Electronic structure of CsPbBr3 with isovalent doping and divacancies: the smallest metal Pb cluster

Abstract

Cesium lead bromide (CsPbBr₃) has attracted considerable attention as a promising candidate for photovoltaic and optoelectronic applications owing to its relatively high defect tolerance. So far, most studies have focused on single vacancy defects while the effect of higher-order divacancy has been overlooked. Here we uncover the mechanism of formation of the Br divacancy (DV_Br), a popular type of defect that usually develops with time. We predict that DV_Br is formed via merging two isolated Br single vacancies (V_Br) and is stabilized in an apical configuration. Owing to the low formation energy of V_Br, resulting in a high population of vacancy, we predict that DV_Br could be common in CsPbBr₃, especially for those samples that are highly radiated or exposed to electric field or Br-poor environment.
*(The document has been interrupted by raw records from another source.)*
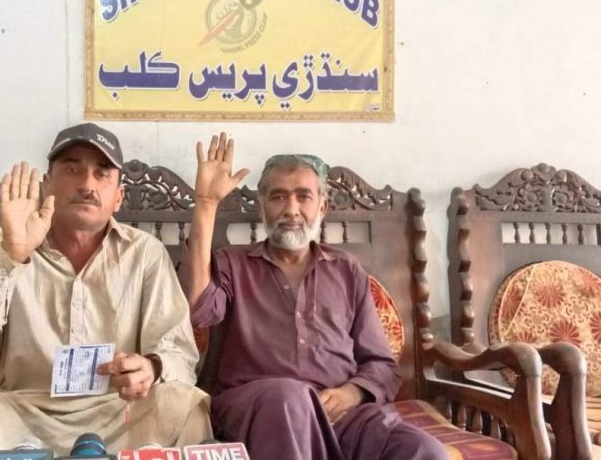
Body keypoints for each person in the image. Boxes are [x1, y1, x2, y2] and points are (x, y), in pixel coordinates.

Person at [0, 123, 212, 458]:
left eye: (102, 174)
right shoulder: (8, 244)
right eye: (72, 170)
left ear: (118, 197)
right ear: (48, 184)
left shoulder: (145, 252)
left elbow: (179, 353)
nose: (87, 185)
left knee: (187, 405)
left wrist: (151, 368)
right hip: (23, 411)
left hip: (120, 413)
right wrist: (10, 257)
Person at [180, 133, 448, 459]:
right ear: (261, 206)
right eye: (278, 197)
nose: (291, 209)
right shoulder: (233, 263)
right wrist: (206, 205)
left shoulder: (346, 269)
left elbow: (381, 364)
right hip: (261, 409)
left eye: (303, 196)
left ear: (322, 206)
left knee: (423, 450)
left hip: (340, 415)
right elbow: (199, 309)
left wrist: (352, 393)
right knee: (287, 398)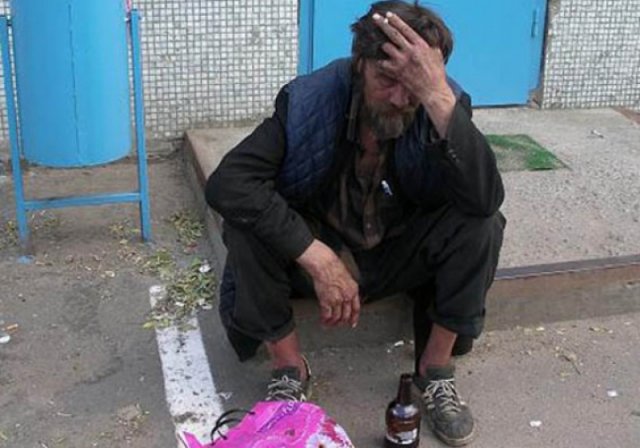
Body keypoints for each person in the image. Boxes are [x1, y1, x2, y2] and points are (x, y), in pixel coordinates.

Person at [205, 1, 505, 445]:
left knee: (482, 223)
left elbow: (484, 199)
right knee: (246, 225)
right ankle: (289, 369)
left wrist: (437, 95)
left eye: (413, 82)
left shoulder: (441, 104)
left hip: (397, 252)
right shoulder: (310, 99)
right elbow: (228, 183)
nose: (400, 98)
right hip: (322, 247)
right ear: (360, 64)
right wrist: (317, 257)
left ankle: (435, 370)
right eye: (387, 79)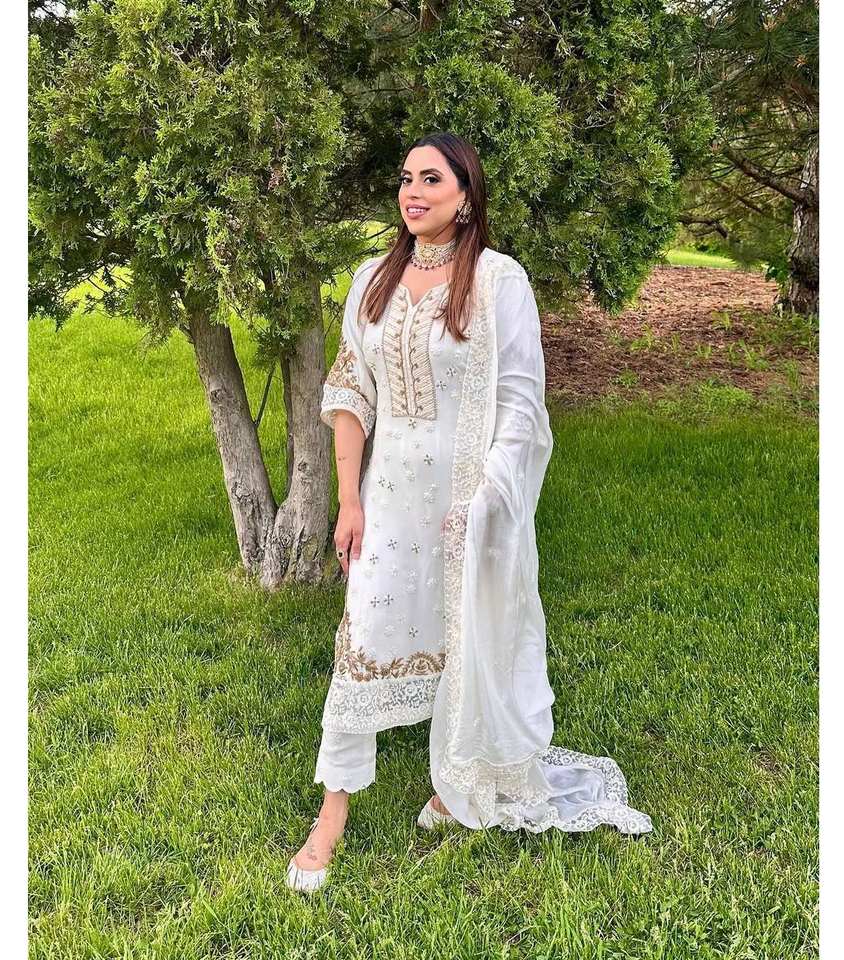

A single V_Br tends to be stabilized as −1 charged defect (V_Br¹⁻), forming a Pb–Pb dimer, especially in p-doped CsPbBr₃, and possesses an in-gap defective level at 0.53 eV below the bottom of the conduction band. This Pb–Pb dimer would be the smallest metal Pb cluster in CsPbBr₃, and likely in other Pb-based perovskites, and is harmful for light emission because of its deep localized defective level. Fortunately, the number of V_Br¹⁻ could be dropped through V_Br¹⁻ = V_Br⁰ + e⁻ and converted into a begin V_Br⁰ being free of in-gap defect level and an unbound Pb–Pb structure. Each DV_Br is stabilized by a redox charge transfer process via 2V_Br⁰ → V_Br¹⁺ + V_Br¹⁻, and also possesses a deep defect level, similar to V_Br¹⁻. We also demonstrate the ease of forming Cl and I substituent dopants in CsPbBr₃. Our work can inspire further studies on vacancy clusters in other metal halide perovskites.